(Plain-text document sources):
┏━━

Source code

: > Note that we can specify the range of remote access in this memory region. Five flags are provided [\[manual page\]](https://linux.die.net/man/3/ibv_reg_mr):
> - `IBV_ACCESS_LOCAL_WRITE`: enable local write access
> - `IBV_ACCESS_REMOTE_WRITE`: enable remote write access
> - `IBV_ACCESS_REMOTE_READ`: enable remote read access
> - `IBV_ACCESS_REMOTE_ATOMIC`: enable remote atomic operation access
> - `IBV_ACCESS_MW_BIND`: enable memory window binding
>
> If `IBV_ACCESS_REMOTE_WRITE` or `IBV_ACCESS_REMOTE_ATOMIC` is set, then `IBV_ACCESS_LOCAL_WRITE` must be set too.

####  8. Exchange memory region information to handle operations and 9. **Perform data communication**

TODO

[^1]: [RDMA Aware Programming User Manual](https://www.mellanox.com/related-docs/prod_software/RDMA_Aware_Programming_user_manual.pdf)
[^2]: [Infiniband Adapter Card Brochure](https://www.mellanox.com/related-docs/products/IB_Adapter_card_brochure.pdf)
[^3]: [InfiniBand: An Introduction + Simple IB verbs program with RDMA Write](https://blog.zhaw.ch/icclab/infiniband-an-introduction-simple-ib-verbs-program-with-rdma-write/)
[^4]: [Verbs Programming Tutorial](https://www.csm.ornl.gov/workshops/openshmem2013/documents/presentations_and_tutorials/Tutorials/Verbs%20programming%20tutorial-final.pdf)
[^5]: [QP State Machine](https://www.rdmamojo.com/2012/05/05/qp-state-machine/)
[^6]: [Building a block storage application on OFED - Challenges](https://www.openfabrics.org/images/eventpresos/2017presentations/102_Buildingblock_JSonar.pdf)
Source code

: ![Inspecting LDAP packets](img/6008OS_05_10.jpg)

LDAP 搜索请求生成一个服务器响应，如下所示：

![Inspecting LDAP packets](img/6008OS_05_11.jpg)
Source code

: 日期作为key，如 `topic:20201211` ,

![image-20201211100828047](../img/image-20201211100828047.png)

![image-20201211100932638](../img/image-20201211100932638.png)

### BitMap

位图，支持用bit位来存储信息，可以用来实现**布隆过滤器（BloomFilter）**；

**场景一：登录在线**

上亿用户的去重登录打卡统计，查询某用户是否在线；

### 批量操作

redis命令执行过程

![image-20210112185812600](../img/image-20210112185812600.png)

┗━━

(YOUR TASK): Quote the source text from all of the data above verbatim and in full.

(ANSWER AREA):
Source code

: > Note that we can specify the range of remote access in this memory region. Five flags are provided [\[manual page\]](https://linux.die.net/man/3/ibv_reg_mr):
> - `IBV_ACCESS_LOCAL_WRITE`: enable local write access
> - `IBV_ACCESS_REMOTE_WRITE`: enable remote write access
> - `IBV_ACCESS_REMOTE_READ`: enable remote read access
> - `IBV_ACCESS_REMOTE_ATOMIC`: enable remote atomic operation access
> - `IBV_ACCESS_MW_BIND`: enable memory window binding
>
> If `IBV_ACCESS_REMOTE_WRITE` or `IBV_ACCESS_REMOTE_ATOMIC` is set, then `IBV_ACCESS_LOCAL_WRITE` must be set too.

####  8. Exchange memory region information to handle operations and 9. **Perform data communication**

TODO

[^1]: [RDMA Aware Programming User Manual](https://www.mellanox.com/related-docs/prod_software/RDMA_Aware_Programming_user_manual.pdf)
[^2]: [Infiniband Adapter Card Brochure](https://www.mellanox.com/related-docs/products/IB_Adapter_card_brochure.pdf)
[^3]: [InfiniBand: An Introduction + Simple IB verbs program with RDMA Write](https://blog.zhaw.ch/icclab/infiniband-an-introduction-simple-ib-verbs-program-with-rdma-write/)
[^4]: [Verbs Programming Tutorial](https://www.csm.ornl.gov/workshops/openshmem2013/documents/presentations_and_tutorials/Tutorials/Verbs%20programming%20tutorial-final.pdf)
[^5]: [QP State Machine](https://www.rdmamojo.com/2012/05/05/qp-state-machine/)
[^6]: [Building a block storage application on OFED - Challenges](https://www.openfabrics.org/images/eventpresos/2017presentations/102_Buildingblock_JSonar.pdf)
Source code

: ![Inspecting LDAP packets](img/6008OS_05_10.jpg)

LDAP 搜索请求生成一个服务器响应，如下所示：

![Inspecting LDAP packets](img/6008OS_05_11.jpg)
Source code

: 日期作为key，如 `topic:20201211` ,

![image-20201211100828047](../img/image-20201211100828047.png)

![image-20201211100932638](../img/image-20201211100932638.png)

### BitMap

位图，支持用bit位来存储信息，可以用来实现**布隆过滤器（BloomFilter）**；

**场景一：登录在线**

上亿用户的去重登录打卡统计，查询某用户是否在线；

### 批量操作

redis命令执行过程

![image-20210112185812600](../img/image-20210112185812600.png)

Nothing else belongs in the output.